Me: um . . . [unsure how to respond to this strange question.]
Dad: [Lil’ Sis] is doing pretty well in school, but she’s getting really boy crazy. Pretty soon she’ll figure out that boys don’t like smart girls.
Me: You told me that when I was younger.
Dad: I wouldn’t have actually told you that.
Me: But you did!
Dad: Well, I wouldn’t have said that until you could handle it, at least until you were a senior in high school.
Me: Make sure you never tell her that!
What I remember him saying was that boys would be intimidated by me. From our conversation over the weekend, it seems clear that he had, and still has, no idea what kind of impact that kind of statement from a girl’s father can have. I’ve always felt he was proud of me and my accomplishments. Whatever my father thinks he did or did not tell me, I clearly remember the devastating feeling that there was something less lovable about me because of my intelligence and that I would not be wanted by boys. As I spoke with some friends about the experience, it seems I was not the only one who heard this. Another woman recounted being told by her father’s friend, a successful businessman, that she’d better “dumb it down” or she would not get married. Recently, even President Hinckley seemed to play off of this idea when he said to the young men: “And so I say to you young men, rise up and discipline yourself to take advantage of educational opportunities. Do you wish to marry a girl whose education has been far superior to your own?”
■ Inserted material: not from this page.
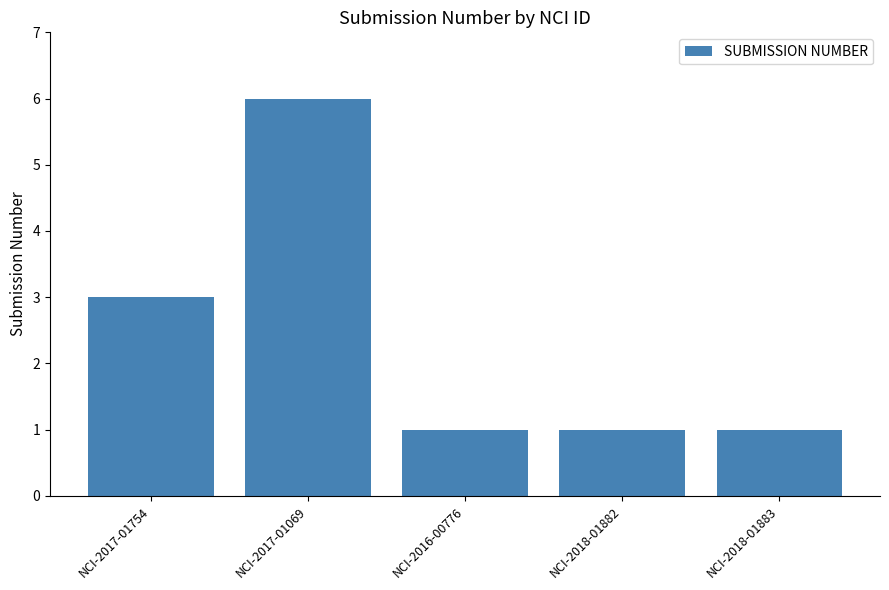

The chart shows a value of 1 at NCI-2016-00776. True or false?

True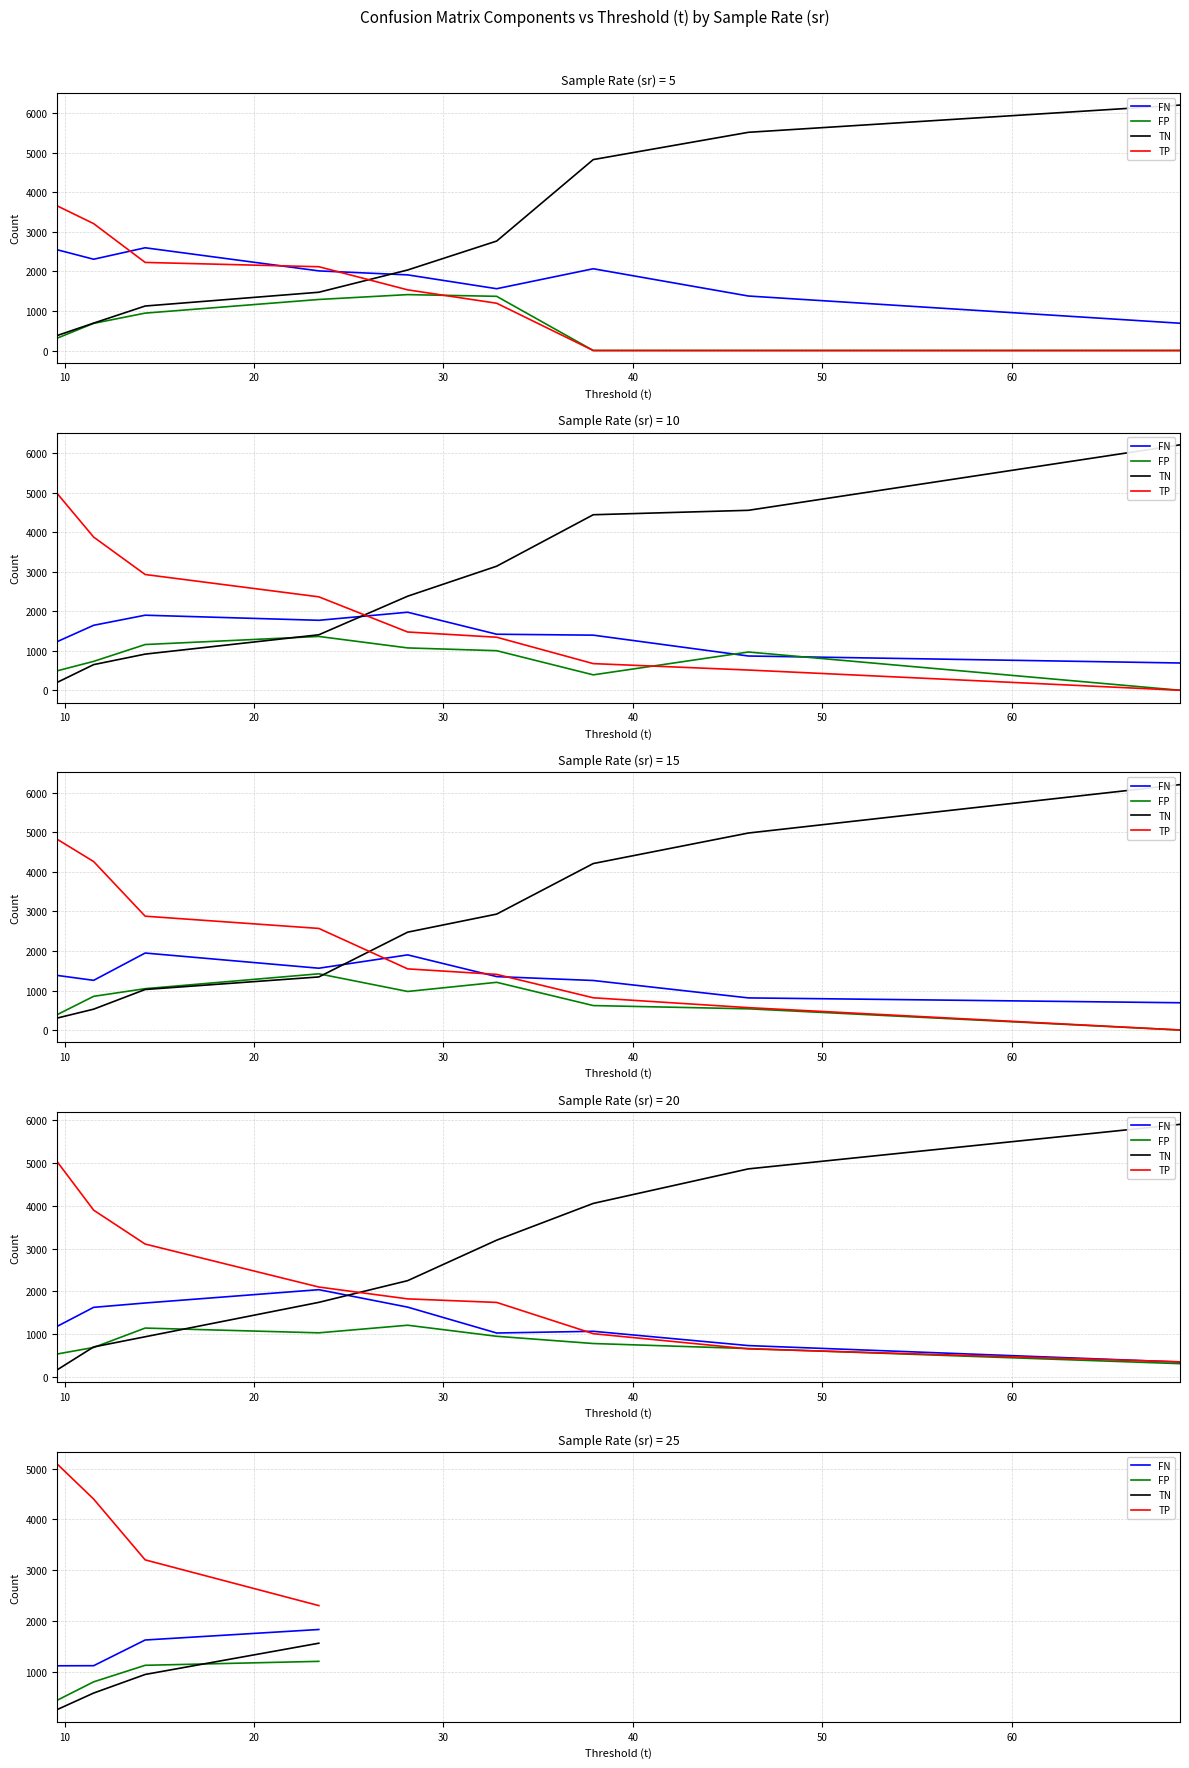

What is the spread (max minus min) of values at 10?

3823.0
I found a brief chance to converse with my sister later, and I asked her about her class schedule for fall. (After discussion of other classes):
Me: So what math class are you taking?
Lil’ Sis: Geometry. It will be my last math class.
Lil’ Sis: I’m not smart enough to take more math.
Me: What are you talking about? Of course you are smart enough!!
Lil’ Sis: Well, actually I am pretty good at math.
The playing dumb act that I did is already happening with her. So I’m left wondering what I can do or say to help my little sister avoid what I went through. A good long talk with my father is in order, in the hopes that he will not continue to believe or perpetuate such a damaging idea. I don’t believe there is any truth to the idea that boys don’t like smart girls, at least any boy worth dating. I wonder what I can say to my sister. I have no idea how much influence I have on her. Our age difference is quite large and I haven’t lived in the same house with her for nearly a decade. I hope I can so something to help spare her some of the same difficulties that I went through.